▸ **JOB**: If an entry holds a picture, skip the picture but copy everything else exactly.

————————

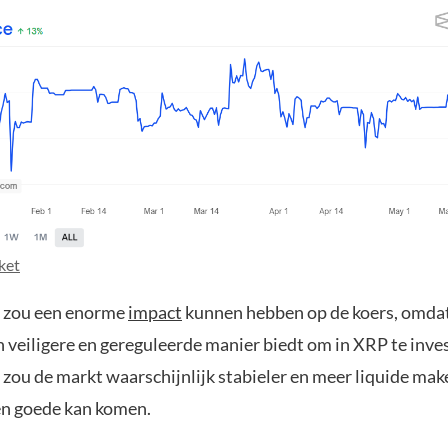
ket
 zou een enorme
impact
kunnen hebben op de koers, omdat
 veiligere en gereguleerde manier biedt om in XRP te inve
 zou de markt waarschijnlijk stabieler en meer liquide mak
n goede kan komen.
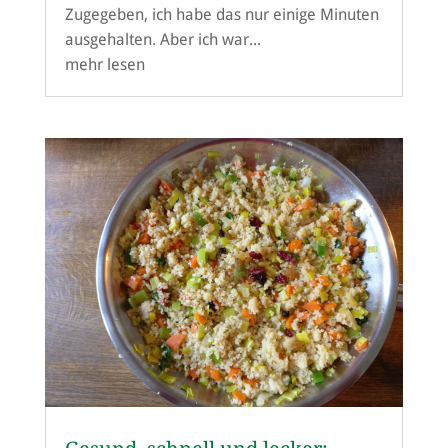
Zugegeben, ich habe das nur einige Minuten
ausgehalten. Aber ich war...
mehr lesen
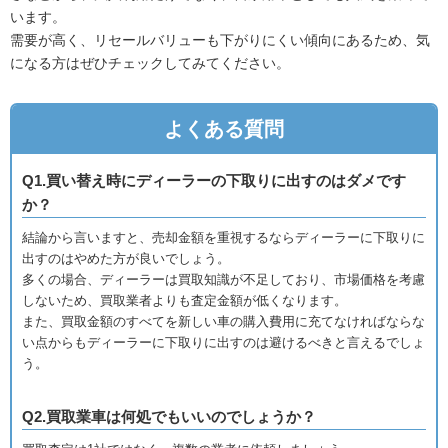
います。
需要が高く、リセールバリューも下がりにくい傾向にあるため、気
になる方はぜひチェックしてみてください。
よくある質問
Q1.買い替え時にディーラーの下取りに出すのはダメです
か？
結論から言いますと、売却金額を重視するならディーラーに下取りに
出すのはやめた方が良いでしょう。
多くの場合、ディーラーは買取知識が不足しており、市場価格を考慮
しないため、買取業者よりも査定金額が低くなります。
また、買取金額のすべてを新しい車の購入費用に充てなければならな
い点からもディーラーに下取りに出すのは避けるべきと言えるでしょ
う。
Q2.買取業車は何処でもいいのでしょうか？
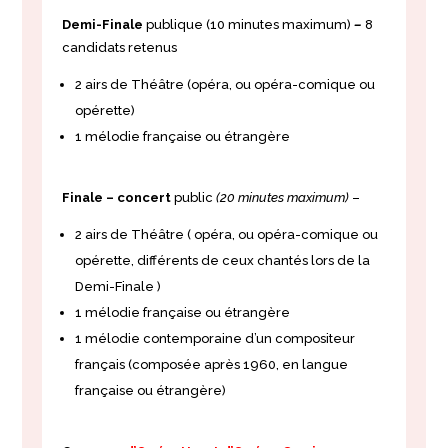
Demi-Finale
publique (10 minutes maximum)
–
8
candidats retenus
2 airs de Théâtre (opéra, ou opéra-comique ou
opérette)
1 mélodie française ou étrangère
Finale – concert
public
(20 minutes maximum)
–
2 airs de Théâtre ( opéra, ou opéra-comique ou
opérette, différents de ceux chantés lors de la
Demi-Finale )
1 mélodie française ou étrangère
1 mélodie contemporaine d’un compositeur
français (composée après 1960, en langue
française ou étrangère)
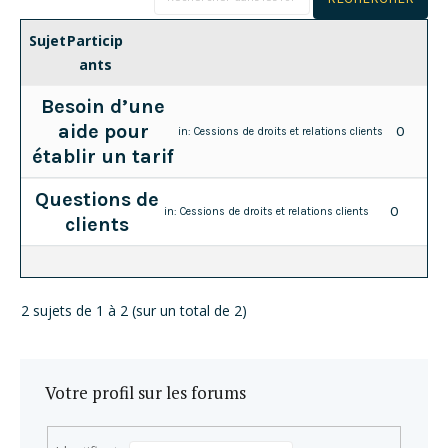
Sujet
Particip
ants
Besoin d’une
aide pour
0
in:
Cessions de droits et relations clients
établir un tarif
Questions de
0
in:
Cessions de droits et relations clients
clients
2 sujets de 1 à 2 (sur un total de 2)
Votre profil sur les forums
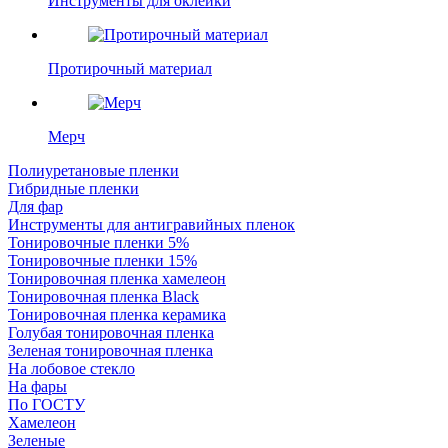
Инструменты для оклейки
Протирочный материал
Мерч
Полиуретановые пленки
Гибридные пленки
Для фар
Инструменты для антигравийных пленок
Тонировочные пленки 5%
Тонировочные пленки 15%
Тонировочная пленка хамелеон
Тонировочная пленка Black
Тонировочная пленка керамика
Голубая тонировочная пленка
Зеленая тонировочная пленка
На лобовое стекло
На фары
По ГОСТУ
Хамелеон
Зеленые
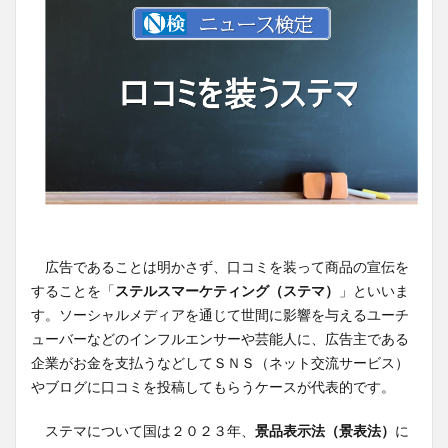
広告であることは明かさず、口コミを装って商品の宣伝を
することを「
ステルスマーケティング（ステマ）
」といいま
す。ソーシャルメディアを通じて世間に影響を与えるユーチ
ューバーなどのインフルエンサーや芸能人に、広告主である
企業がお金を支払うなどしてＳＮＳ（ネット交流サービス）
やブログに口コミを投稿してもらうケースが代表的です。
ステマについて国は２０２３年、
景品表示法（景表法）
に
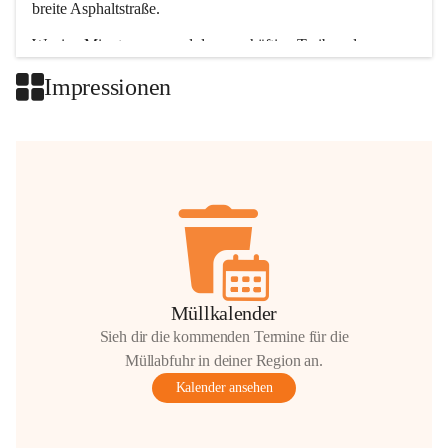
breite Asphaltstraße. 
Wenige Minuten nur, und das geschäftige Treiben der 
Talgemeinden sorgt für abwechslungsreiche Möglichkeiten.
Impressionen
+2
Müllkalender
Sieh dir die kommenden Termine für die
Müllabfuhr in deiner Region an.
Kalender ansehen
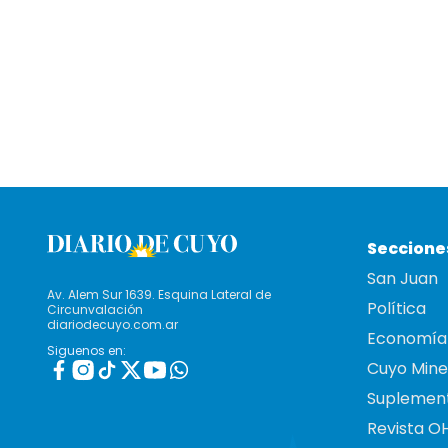
Seccione
San Juan
Av. Alem Sur 1639. Esquina Lateral de
Política
Circunvalación
diariodecuyo.com.ar
Economía
Siguenos en:
Cuyo Mine
Suplemen
Revista O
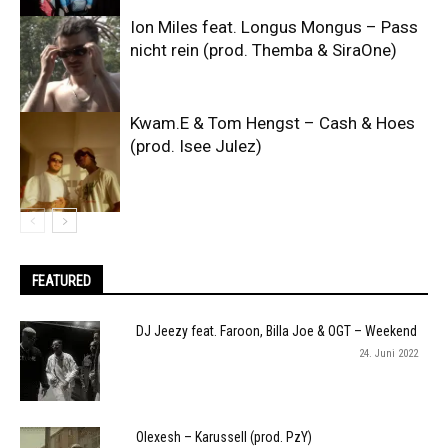
Ion Miles feat. Longus Mongus – Pass
nicht rein (prod. Themba & SiraOne)
Kwam.E & Tom Hengst – Cash & Hoes
(prod. Isee Julez)
FEATURED
DJ Jeezy feat. Faroon, Billa Joe & OGT – Weekend
24. Juni 2022
Olexesh – Karussell (prod. PzY)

————————

▸ **RESPONSE**:
ket
 zou een enorme
impact
kunnen hebben op de koers, omdat
 veiligere en gereguleerde manier biedt om in XRP te inve
 zou de markt waarschijnlijk stabieler en meer liquide mak
n goede kan komen.
Zugegeben, ich habe das nur einige Minuten
ausgehalten. Aber ich war...
mehr lesen
います。
需要が高く、リセールバリューも下がりにくい傾向にあるため、気
になる方はぜひチェックしてみてください。
よくある質問
Q1.買い替え時にディーラーの下取りに出すのはダメです
か？
結論から言いますと、売却金額を重視するならディーラーに下取りに
出すのはやめた方が良いでしょう。
多くの場合、ディーラーは買取知識が不足しており、市場価格を考慮
しないため、買取業者よりも査定金額が低くなります。
また、買取金額のすべてを新しい車の購入費用に充てなければならな
い点からもディーラーに下取りに出すのは避けるべきと言えるでしょ
う。
Q2.買取業車は何処でもいいのでしょうか？
Demi-Finale
publique (10 minutes maximum)
–
8
candidats retenus
2 airs de Théâtre (opéra, ou opéra-comique ou
opérette)
1 mélodie française ou étrangère
Finale – concert
public
(20 minutes maximum)
–
2 airs de Théâtre ( opéra, ou opéra-comique ou
opérette, différents de ceux chantés lors de la
Demi-Finale )
1 mélodie française ou étrangère
1 mélodie contemporaine d’un compositeur
français (composée après 1960, en langue
française ou étrangère)
Sujet
Particip
ants
Besoin d’une
aide pour
0
in:
Cessions de droits et relations clients
établir un tarif
Questions de
0
in:
Cessions de droits et relations clients
clients
2 sujets de 1 à 2 (sur un total de 2)
Votre profil sur les forums
Инструменты для оклейки
Протирочный материал
Мерч
Полиуретановые пленки
Гибридные пленки
Для фар
Инструменты для антигравийных пленок
Тонировочные пленки 5%
Тонировочные пленки 15%
Тонировочная пленка хамелеон
Тонировочная пленка Black
Тонировочная пленка керамика
Голубая тонировочная пленка
Зеленая тонировочная пленка
На лобовое стекло
На фары
По ГОСТУ
Хамелеон
Зеленые
広告であることは明かさず、口コミを装って商品の宣伝を
することを「
ステルスマーケティング（ステマ）
」といいま
す。ソーシャルメディアを通じて世間に影響を与えるユーチ
ューバーなどのインフルエンサーや芸能人に、広告主である
企業がお金を支払うなどしてＳＮＳ（ネット交流サービス）
やブログに口コミを投稿してもらうケースが代表的です。
ステマについて国は２０２３年、
景品表示法（景表法）
に
breite Asphaltstraße. 
Wenige Minuten nur, und das geschäftige Treiben der 
Talgemeinden sorgt für abwechslungsreiche Möglichkeiten.
Impressionen
+2
Müllkalender
Sieh dir die kommenden Termine für die
Müllabfuhr in deiner Region an.
Kalender ansehen
Seccione
San Juan
Av. Alem Sur 1639. Esquina Lateral de
Política
Circunvalación
diariodecuyo.com.ar
Economía
Siguenos en:
Cuyo Mine
Suplemen
Revista O
Ion Miles feat. Longus Mongus – Pass
nicht rein (prod. Themba & SiraOne)
Kwam.E & Tom Hengst – Cash & Hoes
(prod. Isee Julez)
FEATURED
DJ Jeezy feat. Faroon, Billa Joe & OGT – Weekend
24. Juni 2022
Olexesh – Karussell (prod. PzY)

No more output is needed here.